Did you do any running together?

Yeah, we probably ran a dozen times together over that eight months. One of the most special runs of my life was this 8-mile loop around Stanford that he liked to do, and I was fortunate enough to do it with him. And he had stories for every moment of that run.

Did his retirement catch you off guard as well?

I knew it was coming. He first mentioned it in 2013, and I thought there’s no way he’s going to retire. And then he had that great buildup in 2014 in Ethiopia, and I was like, wow, he’s set. He’s back, Ryan Hall is back. He was going to win Boston, the year after the bombing. But yeah, he was going downhill for a while. I don’t remember when I first learned he was going to go through with it, but it didn’t come as a surprise.

You’ve made the definitive document on Ryan Hall, chronicling the rise, plateau and descent of one of the greatest American distance runners of all time. So this thing that you’re putting out there to help to define this running phenom, is it a bigger, better, more important film than you expected to make?
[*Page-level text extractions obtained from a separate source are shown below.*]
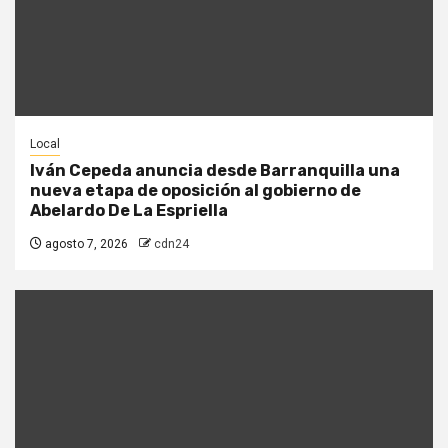
Local
Iván Cepeda anuncia desde Barranquilla una
nueva etapa de oposición al gobierno de
Abelardo De La Espriella
agosto 7, 2026
cdn24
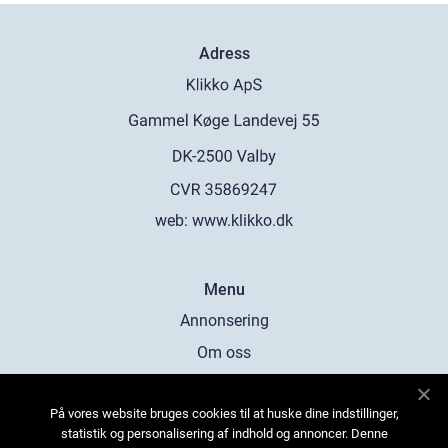
Adress
web:
www.klikko.dk
Menu
Annonsering
Om oss
Cookies
På vores website bruges cookies til at huske dine indstillinger,
Kontakta oss
statistik og personalisering af indhold og annoncer. Denne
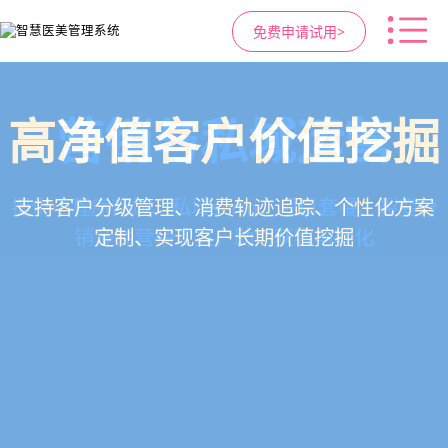
免费申请试用>
高净值客户价值挖掘
智慧医美管理系统
医疗资源调度管理
营销与私域运营
提供小程序商城、私域scrm、项目套餐、裂变分
一站式解决医美机构预约、咨询、手术安排、会
支持电子病历、医生排班、手术室管理、智能预
支持客户分级管理、消费轨迹追踪、个性化方案
销多种营销工具，助力获客与转化
员管理、财务核算全流程管理
定制、实现客户长期价值挖掘
约分配，科学安排医疗资源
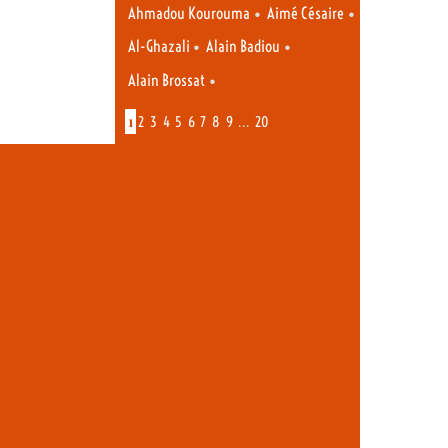
•
•
Ahmadou Kourouma
Aimé Césaire
•
•
Al-Ghazali
Alain Badiou
•
Alain Brossat
1
…
2
3
4
5
6
7
8
9
20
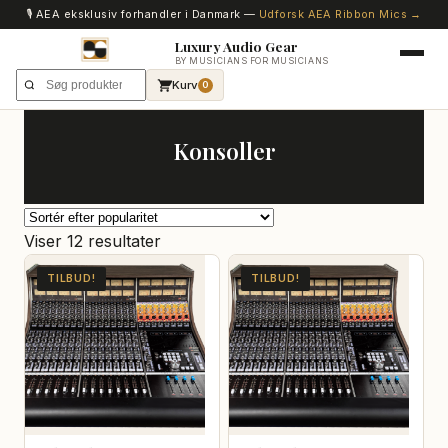
🎙️ AEA eksklusiv forhandler i Danmark —
Udforsk AEA Ribbon Mics →
Luxury Audio Gear
BY MUSICIANS FOR MUSICIANS
Kurv
0
Konsoller
Sorteret
Viser 12 resultater
efter
TILBUD!
TILBUD!
popularitet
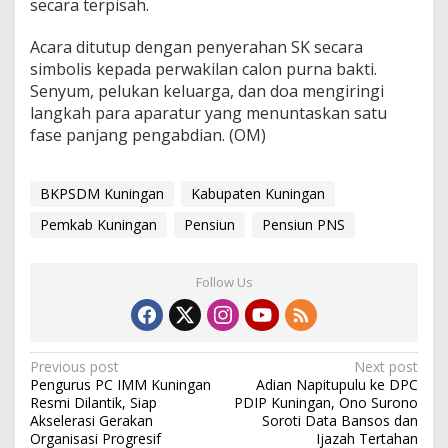
secara terpisah.
Acara ditutup dengan penyerahan SK secara
simbolis kepada perwakilan calon purna bakti.
Senyum, pelukan keluarga, dan doa mengiringi
langkah para aparatur yang menuntaskan satu
fase panjang pengabdian. (OM)
BKPSDM Kuningan
Kabupaten Kuningan
Pemkab Kuningan
Pensiun
Pensiun PNS
Follow Us
Post
Previous post
Next post
Pengurus PC IMM Kuningan
Adian Napitupulu ke DPC
navigation
Resmi Dilantik, Siap
PDIP Kuningan, Ono Surono
Akselerasi Gerakan
Soroti Data Bansos dan
Organisasi Progresif
Ijazah Tertahan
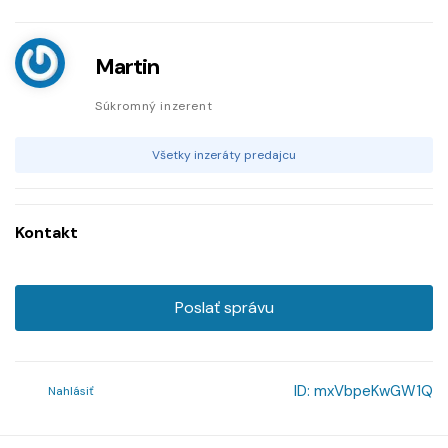
Martin
Súkromný inzerent
Všetky inzeráty predajcu
Kontakt
Poslať správu
ID:
mxVbpeKwGW1Q
Nahlásiť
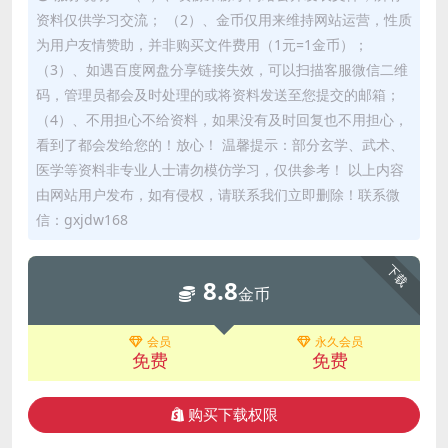
资料仅供学习交流； （2）、金币仅用来维持网站运营，性质
为用户友情赞助，并非购买文件费用（1元=1金币）；
（3）、如遇百度网盘分享链接失效，可以扫描客服微信二维
码，管理员都会及时处理的或将资料发送至您提交的邮箱；
（4）、不用担心不给资料，如果没有及时回复也不用担心，
看到了都会发给您的！放心！ 温馨提示：部分玄学、武术、
医学等资料非专业人士请勿模仿学习，仅供参考！ 以上内容
由网站用户发布，如有侵权，请联系我们立即删除！联系微
信：gxjdw168
下载
8.8
金币
会员
永久会员
免费
免费
购买下载权限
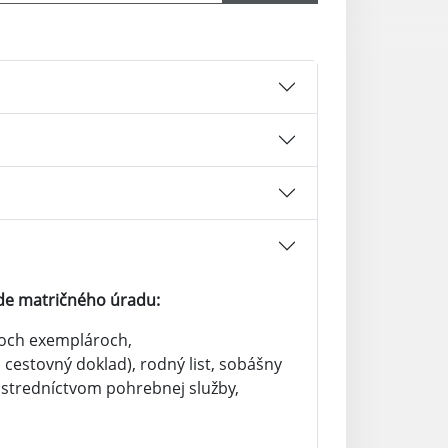
de matričného úradu:
roch exemplároch,
cestovný doklad), rodný list, sobášny
ostredníctvom pohrebnej služby,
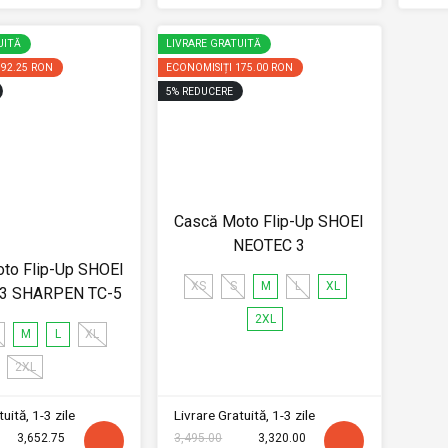
UITĂ
LIVRARE GRATUITĂ
192.25 RON
ECONOMISIȚI
175.00 RON
5
%
REDUCERE
Cască Moto Flip-Up SHOEI
NEOTEC 3
to Flip-Up SHOEI
XS
S
M
L
XL
3 SHARPEN TC-5
2XL
M
L
XL
2XL
uită, 1-3 zile
Livrare Gratuită, 1-3 zile
3,652.75
3,495.00
3,320.00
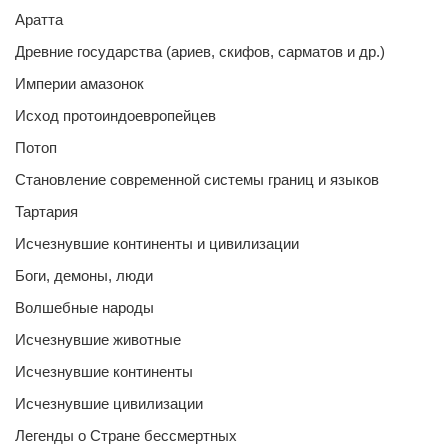
Аратта
Древние государства (ариев, скифов, сарматов и др.)
Империи амазонок
Исход протоиндоевропейцев
Потоп
Становление современной системы границ и языков
Тартария
Исчезнувшие континенты и цивилизации
Боги, демоны, люди
Волшебные народы
Исчезнувшие животные
Исчезнувшие континенты
Исчезнувшие цивилизации
Легенды о Стране бессмертных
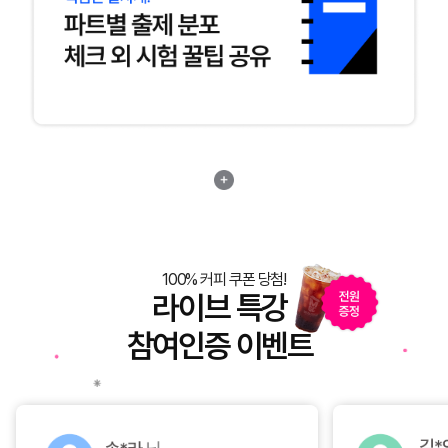
100% 커피 쿠폰 당첨!
라이브 특강
참여인증 이벤트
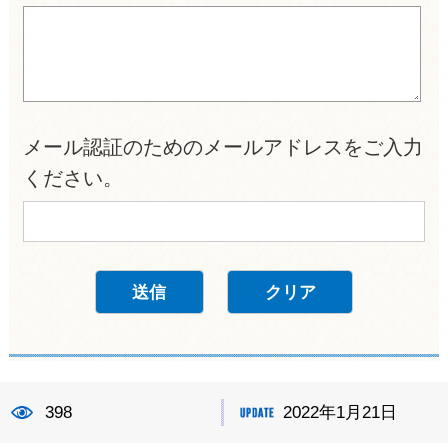
メール認証のためのメールアドレスをご入力
ください。
398
2022年1月21日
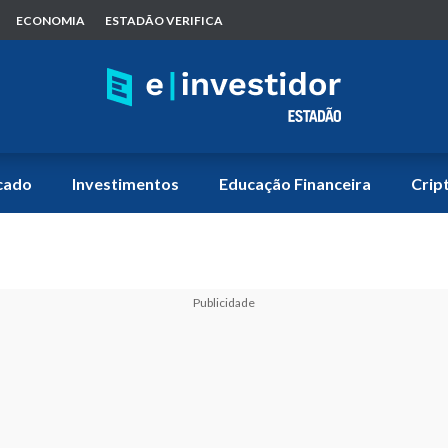
ECONOMIA
ESTADÃO VERIFICA
cado
Investimentos
Educação Financeira
Crip
Publicidade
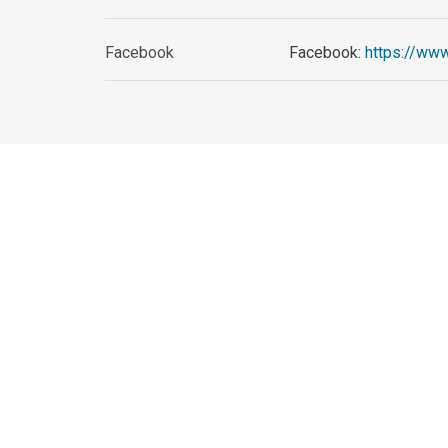
Facebook
Facebook:
https://ww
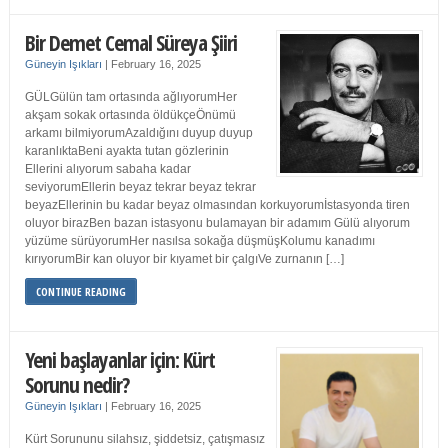
Bir Demet Cemal Süreya Şiiri
Güneyin Işıkları
|
February 16, 2025
GÜLGülün tam ortasında ağlıyorumHer
akşam sokak ortasında öldükçeÖnümü
arkamı bilmiyorumAzaldığını duyup duyup
karanlıktaBeni ayakta tutan gözlerinin
Ellerini alıyorum sabaha kadar
seviyorumEllerin beyaz tekrar beyaz tekrar
beyazEllerinin bu kadar beyaz olmasından korkuyorumİstasyonda tiren
oluyor birazBen bazan istasyonu bulamayan bir adamım Gülü alıyorum
yüzüme sürüyorumHer nasılsa sokağa düşmüşKolumu kanadımı
kırıyorumBir kan oluyor bir kıyamet bir çalgıVe zurnanın […]
CONTINUE READING
Yeni başlayanlar için: Kürt
Sorunu nedir?
Güneyin Işıkları
|
February 16, 2025
Kürt Sorununu silahsız, şiddetsiz, çatışmasız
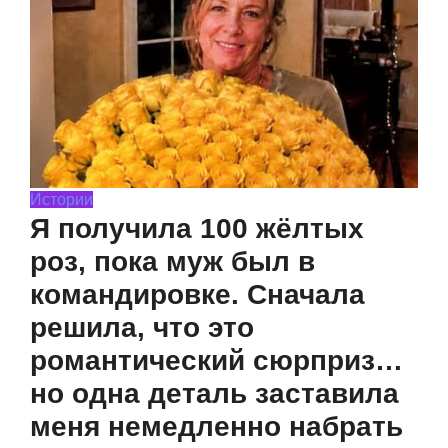
Истории
Я получила 100 жёлтых
роз, пока муж был в
командировке. Сначала
решила, что это
романтический сюрприз…
но одна деталь заставила
меня немедленно набрать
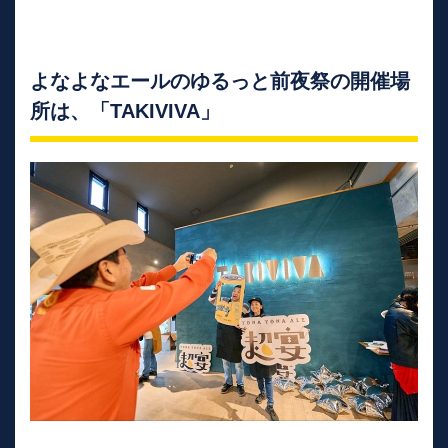
よなよなエールのゆるっと前夜祭の開催場
所は、「TAKIVIVA」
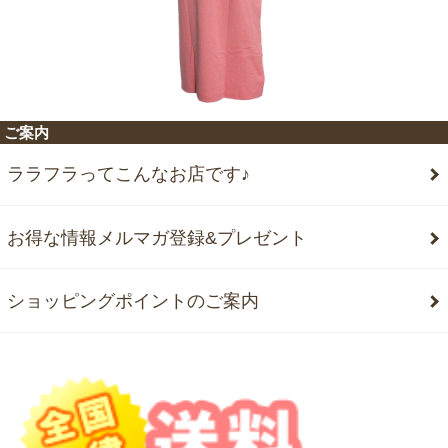
ご案内
ララフラってこんなお店です♪
お得な情報メルマガ登録&プレゼント
ショッピングポイントのご案内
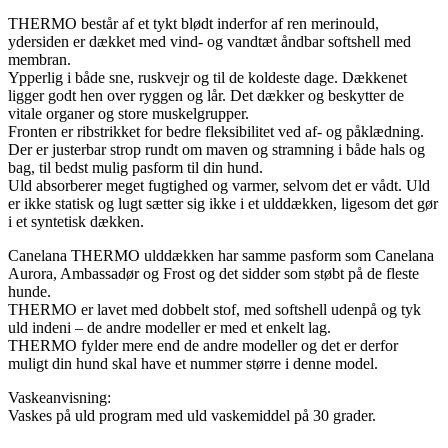
THERMO består af et tykt blødt inderfor af ren merinould,
ydersiden er dækket med vind- og vandtæt åndbar softshell med
membran.
Ypperlig i både sne, ruskvejr og til de koldeste dage. Dækkenet
ligger godt hen over ryggen og lår. Det dækker og beskytter de
vitale organer og store muskelgrupper.
Fronten er ribstrikket for bedre fleksibilitet ved af- og påklædning.
Der er justerbar strop rundt om maven og stramning i både hals og
bag, til bedst mulig pasform til din hund.
Uld absorberer meget fugtighed og varmer, selvom det er vådt. Uld
er ikke statisk og lugt sætter sig ikke i et ulddækken, ligesom det gør
i et syntetisk dækken.
Canelana THERMO ulddækken har samme pasform som Canelana
Aurora, Ambassadør og Frost og det sidder som støbt på de fleste
hunde.
THERMO er lavet med dobbelt stof, med softshell udenpå og tyk
uld indeni – de andre modeller er med et enkelt lag.
THERMO fylder mere end de andre modeller og det er derfor
muligt din hund skal have et nummer større i denne model.
Vaskeanvisning:
Vaskes på uld program med uld vaskemiddel på 30 grader.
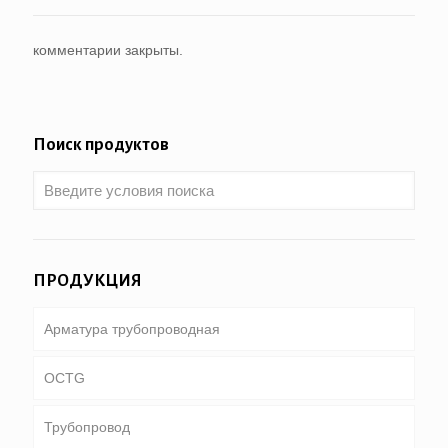
комментарии закрыты.
Поиск продуктов
ПРОДУКЦИЯ
Арматура трубопроводная
OCTG
Трубопровод
Трубки & корпус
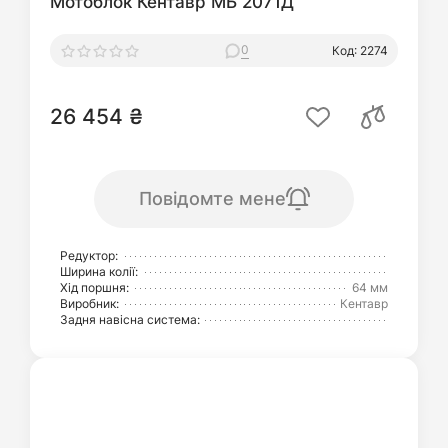
Мотоблок Кентавр МБ 2071Д
0
Код: 2274
26 454 ₴
Повідомте мене
Редуктор:
Ширина колії:
Хід поршня:
64 мм
Виробник:
Кентавр
Задня навісна система:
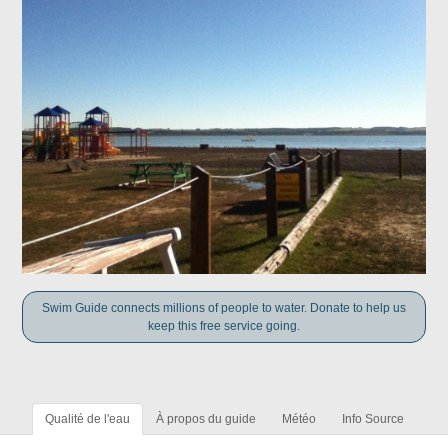
Swim Guide connects millions of people to water. Donate to help us
keep this free service going.
Qualité de l'eau
À propos du guide
Météo
Info Source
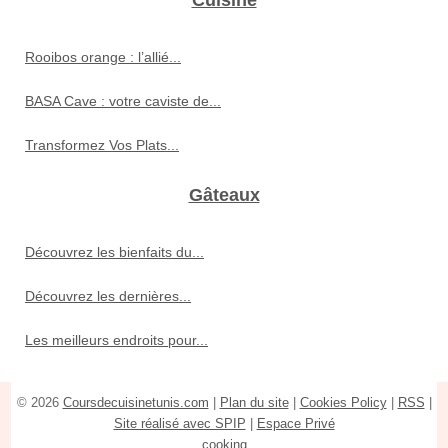
Cuisine
Rooibos orange : l’allié...
BASA Cave : votre caviste de...
Transformez Vos Plats...
Gâteaux
Découvrez les bienfaits du...
Découvrez les dernières...
Les meilleurs endroits pour...
© 2026
Coursdecuisinetunis.com
|
Plan du site
|
Cookies Policy
|
RSS
|
Site réalisé avec SPIP
|
Espace Privé
cooking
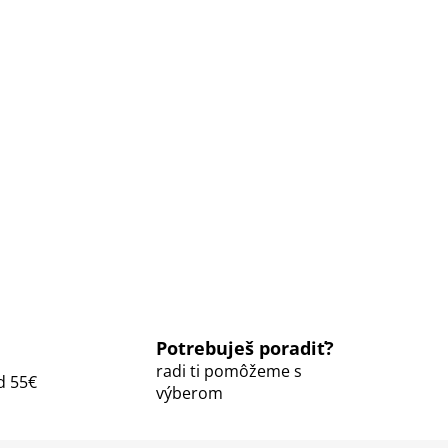
Potrebuješ poradiť?
radi ti pomôžeme s
d 55€
výberom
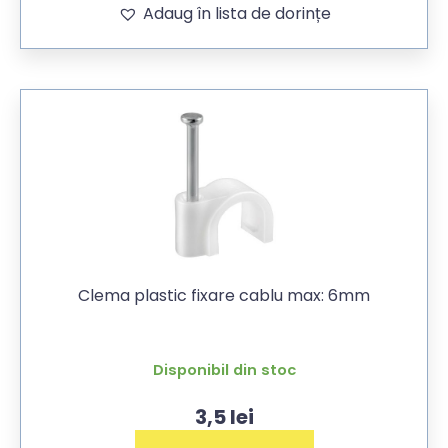
Adaug în lista de dorințe
Clema plastic fixare cablu max: 6mm
Disponibil din stoc
3,5
lei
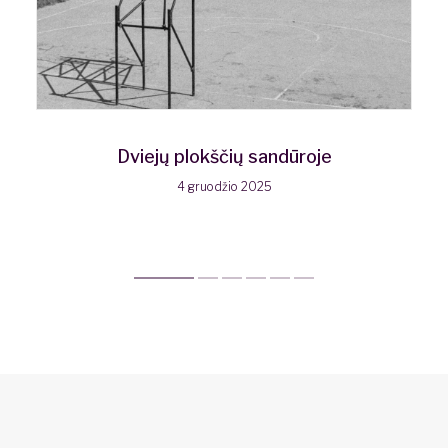
Dviejų plokščių sandūroje
4 gruodžio 2025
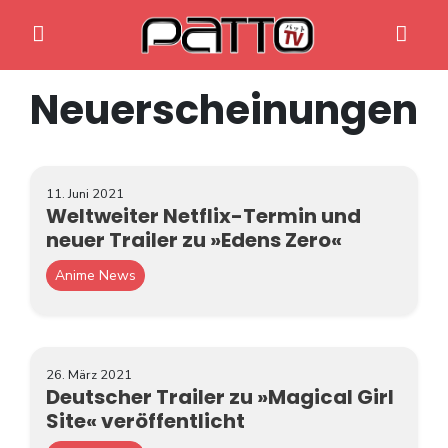
Neuerscheinungen
11. Juni 2021
Weltweiter Netflix-Termin und
Home
neuer Trailer zu »Edens Zero«
Anime News
Anime News
Spiele News
Reviews
26. März 2021
Deutscher Trailer zu »Magical Girl
Previews
Site« veröffentlicht
Gaming-Eventkalender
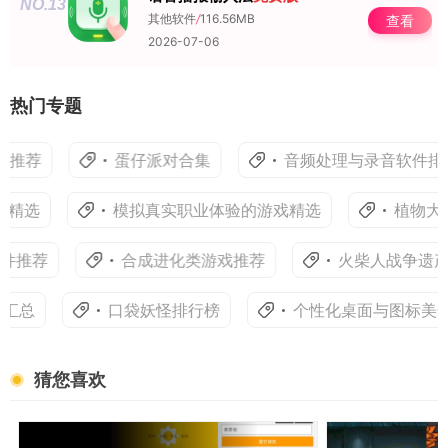
NO.13
其他软件
/
116.56MB
查看
2026-07-06
热门专题
推荐
蛋仔派对合集
音频处理与录音软件排
精选
模拟真实职业体验的游戏精选
植物大
件推荐
合成进化类游戏推荐
火柴人战争遗产
汇总
口袋妖怪排行榜
个性化桌面与图标美化
猜您喜欢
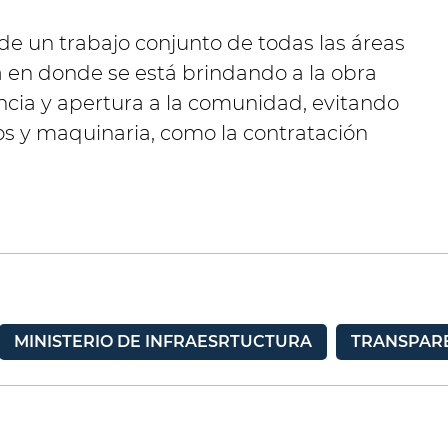
 de un trabajo conjunto de todas las áreas
a en donde se está brindando a la obra
cia y apertura a la comunidad, evitando
ios y maquinaria, como la contratación
MINISTERIO DE INFRAESRTUCTURA
TRANSPAR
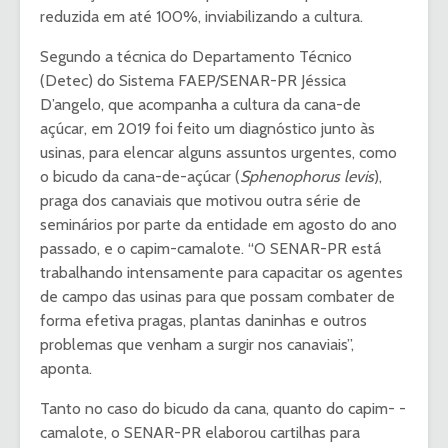
reduzida em até 100%, inviabilizando a cultura.
Segundo a técnica do Departamento Técnico
(Detec) do Sistema FAEP/SENAR-PR Jéssica
D’angelo, que acompanha a cultura da cana-de
açúcar, em 2019 foi feito um diagnóstico junto às
usinas, para elencar alguns assuntos urgentes, como
o bicudo da cana-de-açúcar (
Sphenophorus levis
),
praga dos canaviais que motivou outra série de
seminários por parte da entidade em agosto do ano
passado, e o capim-camalote. “O SENAR-PR está
trabalhando intensamente para capacitar os agentes
de campo das usinas para que possam combater de
forma efetiva pragas, plantas daninhas e outros
problemas que venham a surgir nos canaviais”,
aponta.
Tanto no caso do bicudo da cana, quanto do capim- -
camalote, o SENAR-PR elaborou cartilhas para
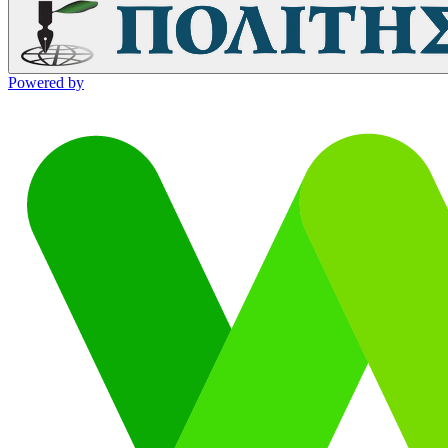
Powered by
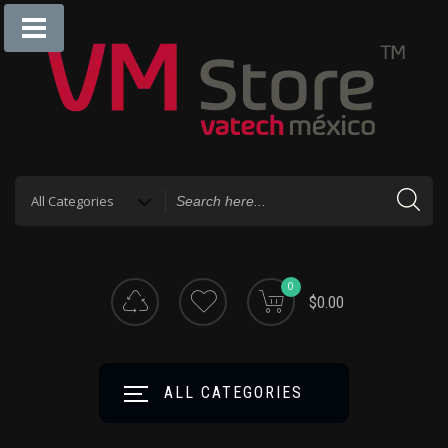
0
$0.00
ALL CATEGORIES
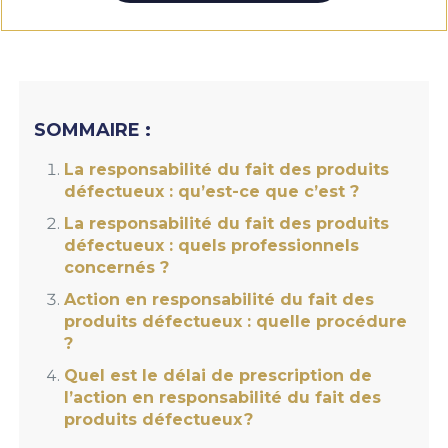
SOMMAIRE :
La responsabilité du fait des produits
défectueux : qu’est-ce que c’est ?
La responsabilité du fait des produits
défectueux : quels professionnels
concernés ?
Action en responsabilité du fait des
produits défectueux : quelle procédure
?
Quel est le délai de prescription de
l’action en responsabilité du fait des
produits défectueux ?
Yes, certainly. I thought it was going to be an eight-month journey and that would be it. And if that was the case, I don’t know what it would look like. But it definitely wouldn’t be as good. It’s not what I thought it was going to be, but it’s definitely much better. Once we saw that he was going through these hard times, I thought, what’s going to be the endpoint? How will we know when it’s time to stop? If it had fit the original scope, it would’ve been very much a running movie, versus now, it’s a super-relatable story.

The 41st Day will screen in Flagstaff, AZ, on October 6th (followed by a Q&A with Jeffreys and Ryan Hall), in Chicago on October 11th, and in Detroit on October 17th. Future screenings are to be determined.